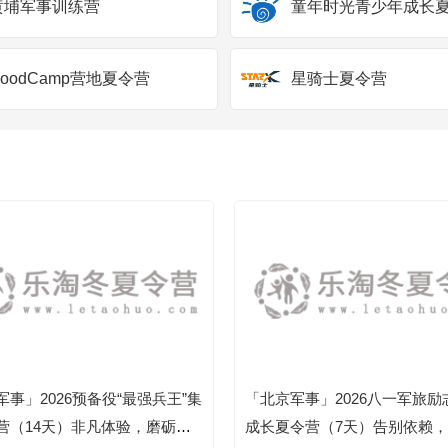
黄埔军事训练营
童年时光青少年成长
GoodCamp营地夏令营
星骑士夏令营
军事」2026预备役“最强兵王”集
「北京军事」2026八一军旅励
营（14天）非凡体验，磨砺卓
成长夏令营（7天）告别依赖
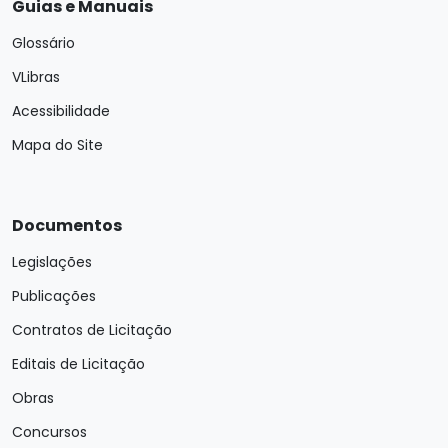
Guias e Manuais
Glossário
VLibras
Acessibilidade
Mapa do Site
Documentos
Legislações
Publicações
Contratos de Licitação
Editais de Licitação
Obras
Concursos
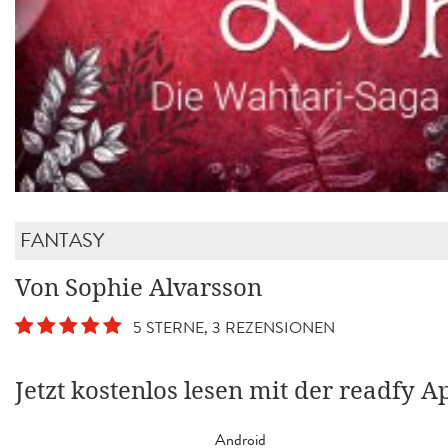
FANTASY
Von Sophie Alvarsson
5 STERNE, 3 REZENSIONEN
Jetzt kostenlos lesen mit der readfy A
Android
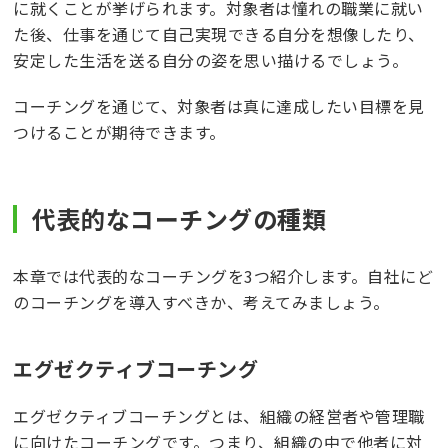
に就くことが挙げられます。対象者は憧れの職業に就い
た後、仕事を通じて自己実現できる自分を想像したり、
安定した生活を送る自分の姿を思い描けるでしょう。
コーチングを通じて、対象者は真に達成したい目標を見
つけることが期待できます。
代表的なコーチングの種類
本章では代表的なコーチングを3つ紹介します。自社にど
のコーチングを導入すべきか、考えてみましょう。
エグゼクティブコーチング
エグゼクティブコーチングとは、組織の経営者や管理職
に向けたコーチングです。つまり、組織の中で他者に対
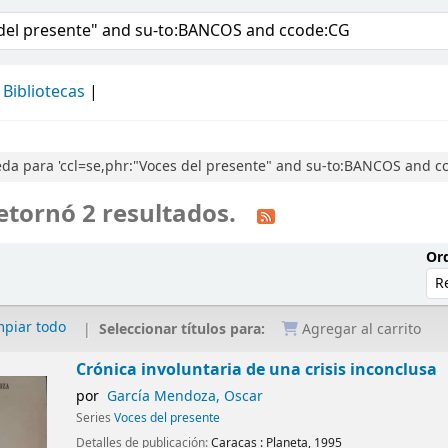
álogo
Bibliotecas
da para 'ccl=se,phr:"Voces del presente" and su-to:BANCOS and c
etornó 2 resultados.
Ord
mpiar todo
Seleccionar títulos para:
Agregar al carrito
Crónica involuntaria de una crisis inconclusa
por
García Mendoza, Oscar
Series
Voces del presente
Detalles de publicación:
Caracas :
Planeta,
1995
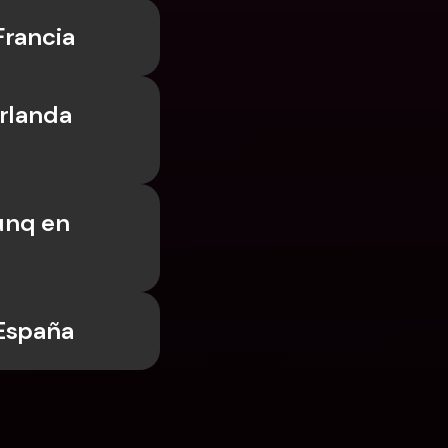
Francia
rlanda 
nq en 
 España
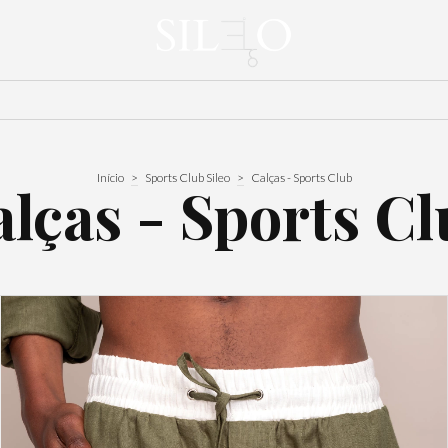
Início
>
Sports Club Sileo
>
Calças - Sports Club
lças - Sports C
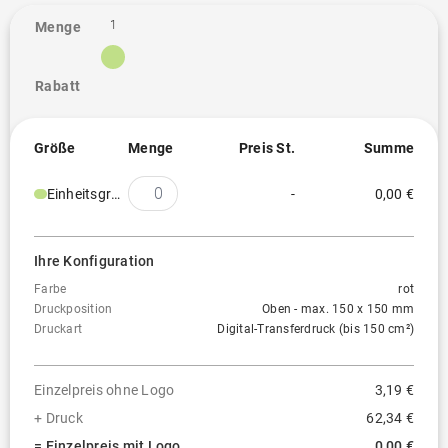
Digitaltransfer - Einzelnamen (bis 900 cm²)
1
Menge
Kraftpapierhülle
Auf dieser Position nicht verfügbar
Rabatt
Papierhülle
Auf dieser Position nicht verfügbar
Größe
Menge
Preis St.
Summe
Siebdruck
Auf dieser Position nicht verfügbar
Einheitsgröße
-
0,00 €
Transferdruck (bis 150 cm²)
Transferdruck (bis 300 cm²)
Ihre Konfiguration
Transferdruck (bis 50 cm²)
Farbe
rot
Druckposition
Oben - max. 150 x 150 mm
Druckart
Digital-Transferdruck (bis 150 cm²)
Transferdruck (bis 600 cm²)
Transferdruck (bis 900 cm²)
Einzelpreis ohne Logo
3,19 €
+ Druck
62,34 €
= Einzelpreis mit Logo
0,00 €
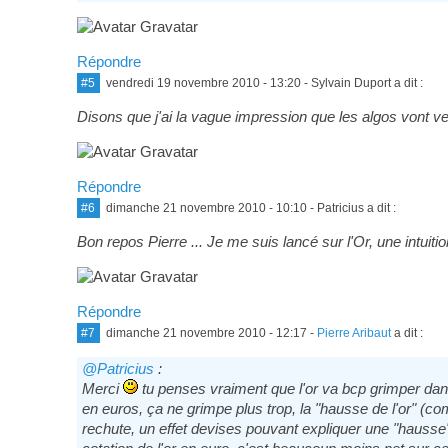
Répondre
#5
vendredi 19 novembre 2010 - 13:20
- Sylvain Duport a dit :
Disons que j'ai la vague impression que les algos vont ver
Répondre
#6
dimanche 21 novembre 2010 - 10:10
- Patricius a dit :
Bon repos Pierre ... Je me suis lancé sur l'Or, une intuit
Répondre
#7
dimanche 21 novembre 2010 - 12:17
-
Pierre Aribaut
a dit :
@Patricius
:
Merci
tu penses vraiment que l'or va bcp grimper dan
en euros, ça ne grimpe plus trop, la "hausse de l'or" (
rechute, un effet devises pouvant expliquer une "hausse" a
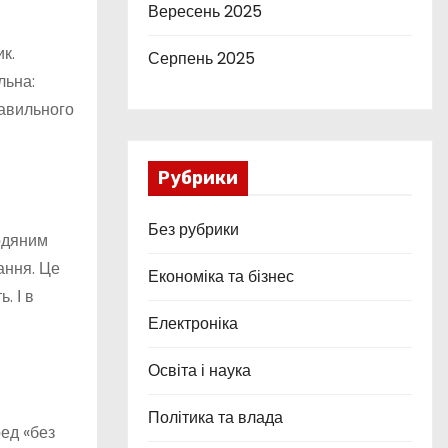
Вересень 2025
к.
Серпень 2025
льна:
равильного
Рубрики
Без рубрики
одяним
ання. Це
Економіка та бізнес
. І в
Електроніка
Освіта і наука
Політика та влада
ед «без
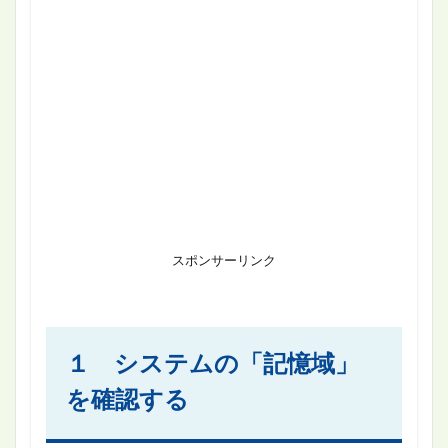
スポンサーリンク
１ システムの「記憶域」
を確認する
--
→ **Directive**:
Write out the listing above in full, word for word, with no pictures.

→ **Solution**:
黄埔军事训练营
童年时光青少年成长
GoodCamp营地夏令营
星骑士夏令营
军事」2026预备役“最强兵王”集
「北京军事」2026八一军旅励
营（14天）非凡体验，磨砺卓
成长夏令营（7天）告别依赖
Guias e Manuais
Glossário
VLibras
Acessibilidade
Mapa do Site
Documentos
Legislações
Publicações
Contratos de Licitação
Editais de Licitação
Obras
Concursos
FANTASY
Von Sophie Alvarsson
5 STERNE, 3 REZENSIONEN
Jetzt kostenlos lesen mit der readfy A
Android
に就くことが挙げられます。対象者は憧れの職業に就い
た後、仕事を通じて自己実現できる自分を想像したり、
安定した生活を送る自分の姿を思い描けるでしょう。
コーチングを通じて、対象者は真に達成したい目標を見
つけることが期待できます。
代表的なコーチングの種類
本章では代表的なコーチングを3つ紹介します。自社にど
のコーチングを導入すべきか、考えてみましょう。
エグゼクティブコーチング
エグゼクティブコーチングとは、組織の経営者や管理職
に向けたコーチングです。つまり、組織の中で他者に対
álogo
Bibliotecas
da para 'ccl=se,phr:"Voces del presente" and su-to:BANCOS and c
etornó 2 resultados.
Ord
mpiar todo
Seleccionar títulos para:
Agregar al carrito
Crónica involuntaria de una crisis inconclusa
por
García Mendoza, Oscar
Series
Voces del presente
Detalles de publicación:
Caracas :
Planeta,
1995
Francia
rlanda 
nq en 
 España
Início
>
Sports Club Sileo
>
Calças - Sports Club
lças - Sports C
Digitaltransfer - Einzelnamen (bis 900 cm²)
1
Menge
Kraftpapierhülle
Auf dieser Position nicht verfügbar
Rabatt
Papierhülle
Auf dieser Position nicht verfügbar
Größe
Menge
Preis St.
Summe
Siebdruck
Auf dieser Position nicht verfügbar
Einheitsgröße
-
0,00 €
Transferdruck (bis 150 cm²)
Transferdruck (bis 300 cm²)
Ihre Konfiguration
Transferdruck (bis 50 cm²)
Farbe
rot
Druckposition
Oben - max. 150 x 150 mm
Druckart
Digital-Transferdruck (bis 150 cm²)
Transferdruck (bis 600 cm²)
Transferdruck (bis 900 cm²)
Einzelpreis ohne Logo
3,19 €
+ Druck
62,34 €
= Einzelpreis mit Logo
0,00 €
Répondre
#5
vendredi 19 novembre 2010 - 13:20
- Sylvain Duport a dit :
Disons que j'ai la vague impression que les algos vont ver
Répondre
#6
dimanche 21 novembre 2010 - 10:10
- Patricius a dit :
Bon repos Pierre ... Je me suis lancé sur l'Or, une intuit
Répondre
#7
dimanche 21 novembre 2010 - 12:17
-
Pierre Aribaut
a dit :
@Patricius
:
Merci
tu penses vraiment que l'or va bcp grimper dan
en euros, ça ne grimpe plus trop, la "hausse de l'or" (
rechute, un effet devises pouvant expliquer une "hausse" a
Вересень 2025
к.
Серпень 2025
льна:
равильного
Рубрики
Без рубрики
одяним
ання. Це
Економіка та бізнес
. І в
Електроніка
Освіта і наука
Політика та влада
ед «без
スポンサーリンク
１ システムの「記憶域」
を確認する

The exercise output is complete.